As Tea Party, Teachers and Teamsters Watch, Tough Session Starts

By: David Royse, The News Service of Florida
By: David Royse, The News Service of Florida


With competing protests outside the building, Florida lawmakers began their annual session on Tuesday, looking at a huge budget deficit, a stagnant economy and a new governor intent on controversial changes.

For the third year in a row a beleaguered Legislature began a session needing to reduce spending, and will be piling cuts upon previous cuts. Leadership in both chambers has acknowledged that the year will be particularly difficult.

“There is hardship yet to be endured, hard decisions yet to be made. Too many homes still teeter on the edge of foreclosure. Too many people who want work still cannot find work,” Senate President Mike Haridopolos said in his opening speech, outlining the bleak situation outside the Capitol. “And we will cut billions more from the state budget at a time when unfunded mandates from the federal government and the needs of our citizens demand more from us, not less. So, if it is true that adversity builds character, then every one of you can count on being a much better person by the time we adjourn in 60 days.”
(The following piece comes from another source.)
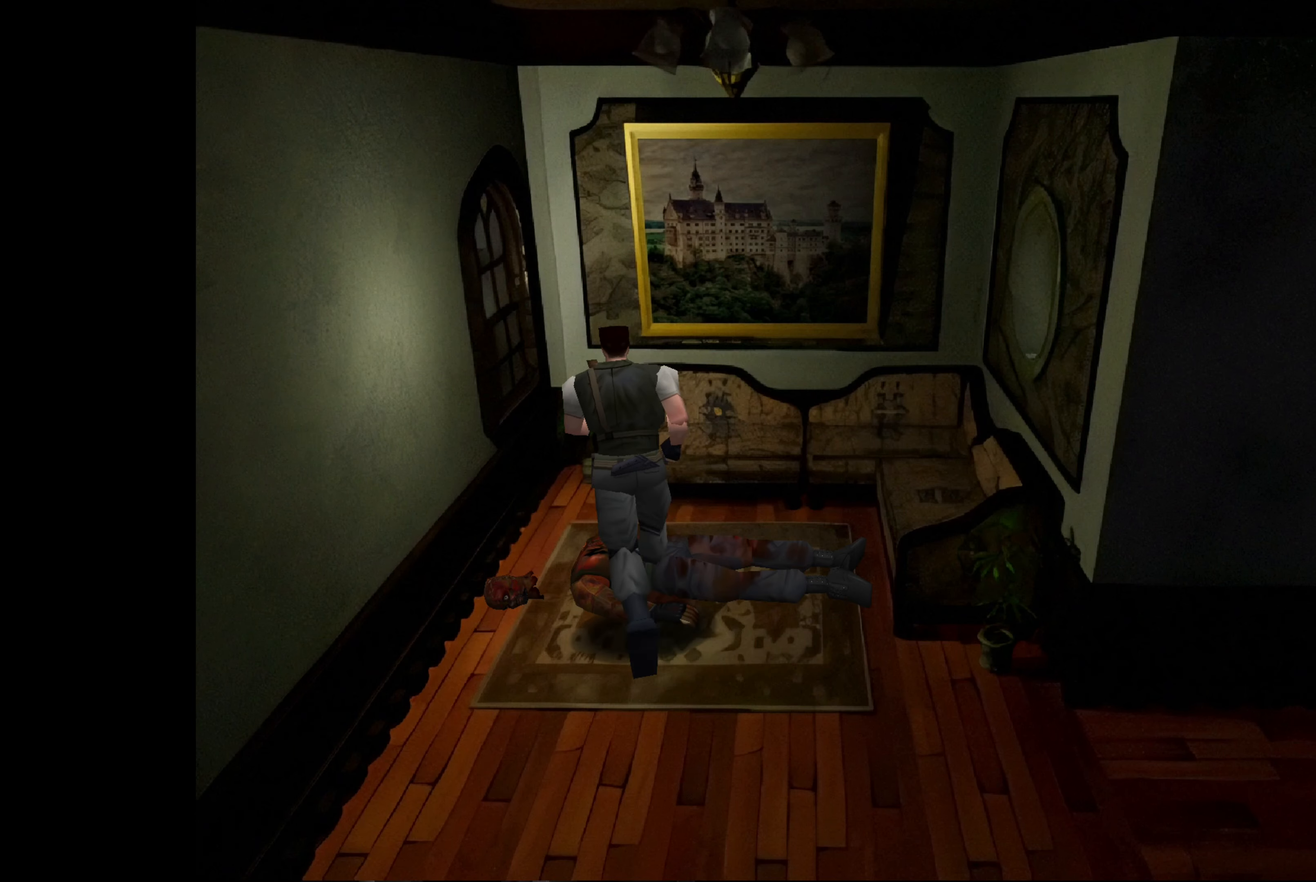
{"buttons": [], "left_stick": "right", "right_stick": "center", "events": [[150, "left_stick", "center"], [167, "CIRCLE", "up"], [467, "left_stick", "right"]]}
If there was any question as to whether real people were paying attention, as lawmakers began their opening floor sessions Tuesday, members of the tea party movement were rallying near the Capitol in support of new Gov. Rick Scott, smaller government and other conservative causes. At the same time, union members and teachers, and backers of environmental spending, were on hand to protest against his plans or those of his GOP colleagues in the Legislature.

Scott was set to give his first State of the State speech later Tuesday evening, expected to again spell out his vision for a leaner - and opponents would say meaner – government as part of his plans for creating hundreds of thousands of jobs. Scott has promised to make his central focus reducing the state’s stubborn unemployment rate, stuck around 12 percent for several months.

As tea partiers showed support, teachers were around to remind the governor and lawmakers that not everyone likes what they see. A measure expected to pass the Senate this week would tie teacher pay in part to student performance instead of length of time working, against the wishes of many teachers, and their union. Teachers also will feel the full effect of the budget wrangling this year. Education cuts are on the table in a way they haven’t been years, with Scott’s budget proposing to cut as much as 10 percent per student in state spending.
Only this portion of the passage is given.